By Joseph Dalton
Herd managers, veterinarians and consultants monitor production data, health events, and reproductive protocol compliance regularly; however, little time is spent evaluating semen storage and handling. Unfortunately, this is a critical oversight, as every successful AI program begins with proper semen handling.
The use of sexed semen has become common. It is important to remember, however, that sexed semen is a different product than conventional semen. To achieve 90% purity of a specific sex, sperm are treated with a fluorescent dye and X and Y chromosome bearing sperm are sorted with a flow cytometer/cell sorter based on intensity of fluorescence following exposure to a laser.
At North American AI studs, on-site sperm sorting services are currently provided by Sexing Technologies (Navasota, TX; www.sexingtechnologies.com).
There is ample data in dairy heifers describing an average conception rate to sexed semen of 70 to 80% of the conception rate to conventional semen used at first service.
The specific reasons contributing to lower fertility following AI with sexed semen, as compared to conventional semen, are currently unknown. Nevertheless, given the potential negative effect of the procedures necessary to sort sperm, it is clear that it is important to handle sexed semen with great care to optimize fertility.
All frozen semen must be stored, thawed and handled properly to maintain sperm viability and offer the greatest opportunity to obtain optimal fertility. Commercial AI studs, through stringent collection, processing and quality control, provide a highly fertile product to their customers. When semen is purchased and transferred to a farm or professional AI technician’s liquid nitrogen tank, the maintenance of male fertility is in the hands of the producer, farm employees, and AI technicians.
The liquid nitrogen tank consists of a “tank within a tank,” with insulation under vacuum between the inner and outer tanks. Liquid nitrogen tanks should be stored in a clean, dry area, preferably on a wood stand to avoid possible corrosion (due to contact with wet or damp concrete). Also, the liquid nitrogen tank should be securely fastened during transportation to avoid tipping the tank over and damaging the tank, which usually results in the premature loss of liquid nitrogen.
A detailed inventory of semen should be easily accessible, so that straws may be located and removed from the tank quickly to avoid exposure of semen to ambient temperature.
When removing a straw from a liquid nitrogen tank, it is imperative that the technician keep the canister, cane and unused semen straws as low as possible in the neck of the tank.
A best management practice is to keep all unused straws below the frost-line in the neck of the tank.
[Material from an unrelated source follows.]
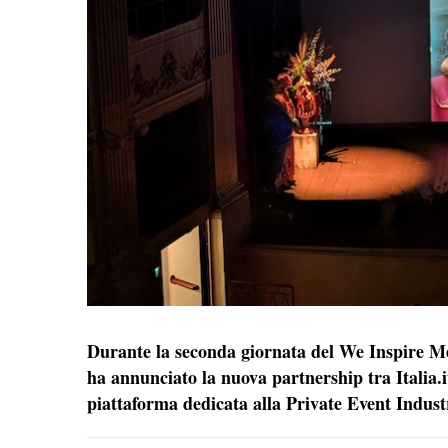
Durante la seconda giornata del We Inspire M
ha annunciato la nuova partnership tra Italia.it
piattaforma dedicata alla Private Event Indust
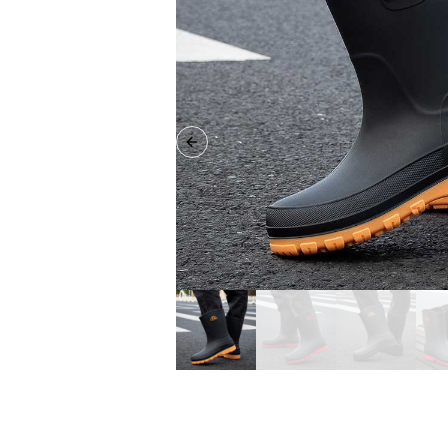
Previous slide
Keep in mind that although the temperature of liquid nitrogen is -320°F, there is a temperature gradient in the neck of the tank.
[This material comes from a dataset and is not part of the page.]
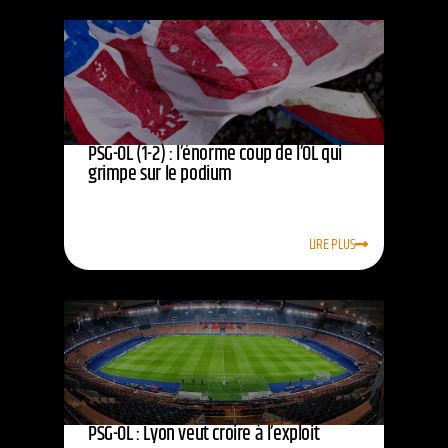
PSG-OL (1-2) : l’énorme coup de l’OL qui
grimpe sur le podium
LIRE PLUS
PSG-OL : Lyon veut croire à l’exploit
For example, a tank with a neck tube that measures 6 inches long may have a temperature of -103°F in the middle of the neck (3 inches below the top), while the temperature at 1 inch below the top may be +5°F.
Why is the temperature in the neck of the tank important? Because sperm injury (as judged by sperm motility) occurs at temperatures as low as -110°F. Furthermore, injury to sperm cannot be corrected by returning semen to the liquid nitrogen.
As would be expected, the temperature in the neck of the tank becomes warmer as the liquid nitrogen level in the tank decreases. Therefore, another best management practice is to monitor the liquid nitrogen level in your tank regularly, and never let the tank go dry.
More sensitive to errors
Sexed semen for commercial use is currently packaged in 0.25-mL straws with each straw containing 2.1 million sperm. Although 0.25-mL straws containing sexed semen may be handled similarly to 0.5-mL straws, the smaller diameter makes them more sensitive to semen handling errors. Recent research from ABS Global demonstrates the decline in sperm motility over time when sexed semen is not handled properly (Figure 1).
As shown in Figure 1, providing thermal protection for sexed semen at normal body temperature (98.6°F) results in the greatest maintenance (least decline) of progressive motility, as compared with sexed semen held at 108°F (heat shock) or 40°F (cold shock), both of which result in sharp declines in progressive motility over time.
To maximize the potential fertility in each straw of sexed semen, extreme caution must be exercised during semen handling. Conception rates will most likely be maximized when AI personnel:
n Accurately identify heifers in estrus.
n Follow the AI stud’s recommendations for thawing semen.
n Maintain thermal protection of straws during AI gun assembly and transport to the heifer.
n Use appropriate hygienic procedures.
n Deposit semen in the uterus of the heifer as soon as possible (within 5 to10 minutes after thawing).
Frozen semen must be stored, thawed and handled properly to maintain fertility and offer the greatest opportunity to obtain optimal conception rates.
In a recent report of commercial data compiled by Select Sires, Holstein heifer herds that reported ≥ 50 services to sexed and conventional semen had an average conception rate to sexed semen (for all services) of 45% (range 27 to 70%) compared to 56% (range 34 to 83%) for conventional semen.
The range in fertility achieved following the use of sexed (and conventional) semen is quite large and may be due to many factors, including semen storage and handling errors. Handle sexed semen with care – and consider evaluating semen handling procedures regularly as every successful AI program begins with proper semen handling.